TESTO DI LETTURA ->

§ Il corsivo

Pomeriggio di fuoco




Milla Pastorino



Sette signore perbene. Perbene, e tuttavia molto discusse in questi mesi. Vivono in Canada, e questa è forse la sola cosa che hanno in comune. A parte il pullman che le porta in gita nel Quebec, e che a un certo punto si guasta, costringendole a rifugiarsi in una fattoria disabitata.
Sette signore perbene, con una lunga esistenza alle spalle: nessuna di loro ha infatti meno di settant'anni. E allora, perché così discusse? Perché sono le protagoniste del film "In compagnia di sette signore perbene" della regista canadese Cinthya Scott; film interpretato da sole donne, che propongono allo spettatore i loro volti segnati, i loro corpi deformati, la loro sensibilità graffiata dal tempo. E la gente - in particolare le donne - guardandole sullo schermo si interrogano: "ma davvero siamo così?" si domandano le più anziane; "ma davvero saremo così?" si angosciano le giovani. Ecco come, con un film, viene portato alla superficie, dagli strati profondi della psiche, il conflitto fra giovani e anziani. Un conflitto che c'è sempre stato, ma in termini più netti: il passaggio dalla forza alla debolezza, dal potere al non potere, senza sfumature.
Oggi le cose stanno cambiando. La asettica realtà delle statistiche ha imposto il cambiamento. L'aumento della speranza di vita, abbinato al calo demografico, ha fatto della terza età una età centrale. Ricca di risorse, ricca anche di aggressività. Non c'è bisogno di parlare di memoria storica per ricordare il tempo in cui i vecchi erano invisibili. Senza forze e senza potere, fatte salve le eccezioni di alcuni "grandi vecchi" che imponevano se stessi sottraendosi alla legge della invisibilità.
Tralasciando l'ambiente della politica, dove domina non la terza, ma addirittura la quarta e forse la quinta età, pensiamo un momento a un mondo che ci è vicino, quello del giornalismo.
Enzo Biagi, Indro Montanelli, Ugo Stille, Sergio Zavoli, per citare alcune delle "star" dell'informazione sono, almeno dal punto di vista dell'anagrafe, persone anziane. E alcuni fra i grandi della scienza, dell'industria e dell'economia (Rita Levi Montalcini, Giovanni Agnelli, Guido Carli) sono più vicini alla quarta che alla terza età. Sono certo eccezioni, ma intorno a queste eccezioni il modo di intendere e di rappresentare la vecchiaia è vistosamente cambiato.

DATI IN ESAME ->
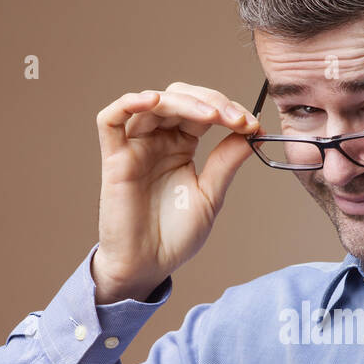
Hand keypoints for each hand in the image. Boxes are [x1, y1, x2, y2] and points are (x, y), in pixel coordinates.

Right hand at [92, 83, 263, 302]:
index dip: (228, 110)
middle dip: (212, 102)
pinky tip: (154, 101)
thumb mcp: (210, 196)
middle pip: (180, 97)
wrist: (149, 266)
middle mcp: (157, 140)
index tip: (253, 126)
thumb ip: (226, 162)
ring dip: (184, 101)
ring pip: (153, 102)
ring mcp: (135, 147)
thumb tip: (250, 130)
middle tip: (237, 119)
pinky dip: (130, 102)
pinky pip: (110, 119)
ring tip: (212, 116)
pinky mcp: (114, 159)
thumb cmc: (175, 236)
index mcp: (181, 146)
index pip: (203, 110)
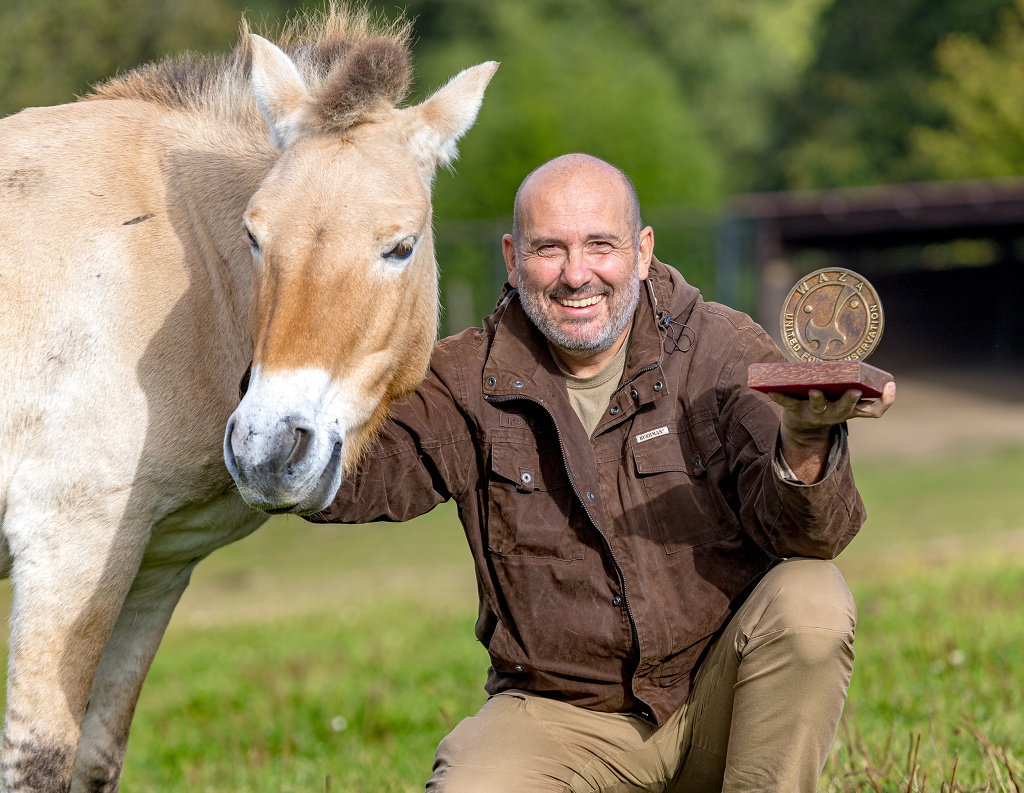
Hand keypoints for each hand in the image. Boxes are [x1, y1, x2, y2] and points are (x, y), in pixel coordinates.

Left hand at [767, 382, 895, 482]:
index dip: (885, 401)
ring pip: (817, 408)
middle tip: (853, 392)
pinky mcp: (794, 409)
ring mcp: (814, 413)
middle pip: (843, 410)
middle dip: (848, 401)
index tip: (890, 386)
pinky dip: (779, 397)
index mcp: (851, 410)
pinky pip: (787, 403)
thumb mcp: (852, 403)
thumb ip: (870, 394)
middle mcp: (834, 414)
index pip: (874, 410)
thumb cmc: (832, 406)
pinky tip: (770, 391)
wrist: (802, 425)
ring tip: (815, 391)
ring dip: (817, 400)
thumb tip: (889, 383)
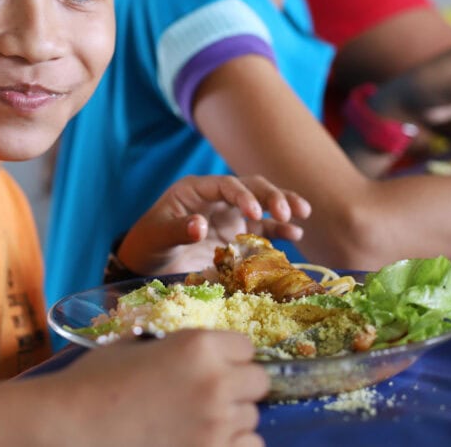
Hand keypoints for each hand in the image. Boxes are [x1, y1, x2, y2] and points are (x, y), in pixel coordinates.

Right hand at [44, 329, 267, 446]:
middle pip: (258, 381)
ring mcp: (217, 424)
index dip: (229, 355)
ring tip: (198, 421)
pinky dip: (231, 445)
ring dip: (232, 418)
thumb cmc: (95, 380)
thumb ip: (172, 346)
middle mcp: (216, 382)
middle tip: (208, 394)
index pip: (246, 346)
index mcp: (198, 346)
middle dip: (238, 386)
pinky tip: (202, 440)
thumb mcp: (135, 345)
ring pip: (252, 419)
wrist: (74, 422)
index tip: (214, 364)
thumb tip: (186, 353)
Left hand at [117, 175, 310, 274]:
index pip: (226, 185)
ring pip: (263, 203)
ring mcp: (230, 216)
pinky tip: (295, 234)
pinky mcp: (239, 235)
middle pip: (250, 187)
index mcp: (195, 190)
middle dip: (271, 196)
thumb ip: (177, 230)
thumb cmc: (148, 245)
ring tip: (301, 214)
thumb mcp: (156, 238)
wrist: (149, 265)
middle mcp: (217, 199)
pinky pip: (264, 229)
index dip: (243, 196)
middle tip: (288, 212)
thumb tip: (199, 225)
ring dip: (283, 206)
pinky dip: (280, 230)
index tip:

CONSEGNA -> Riporta senza modifiche il passo del testo sulla vecchiaia compreso tra "Sette signore perbene, con" e "potere, senza sfumature.", estremi inclusi.

SOLUZIONE ->
Sette signore perbene, con una lunga esistenza alle spalle: nessuna di loro ha infatti meno di settant'anni. E allora, perché così discusse? Perché sono le protagoniste del film "In compagnia di sette signore perbene" della regista canadese Cinthya Scott; film interpretato da sole donne, che propongono allo spettatore i loro volti segnati, i loro corpi deformati, la loro sensibilità graffiata dal tempo. E la gente - in particolare le donne - guardandole sullo schermo si interrogano: "ma davvero siamo così?" si domandano le più anziane; "ma davvero saremo così?" si angosciano le giovani. Ecco come, con un film, viene portato alla superficie, dagli strati profondi della psiche, il conflitto fra giovani e anziani. Un conflitto che c'è sempre stato, ma in termini più netti: il passaggio dalla forza alla debolezza, dal potere al non potere, senza sfumature.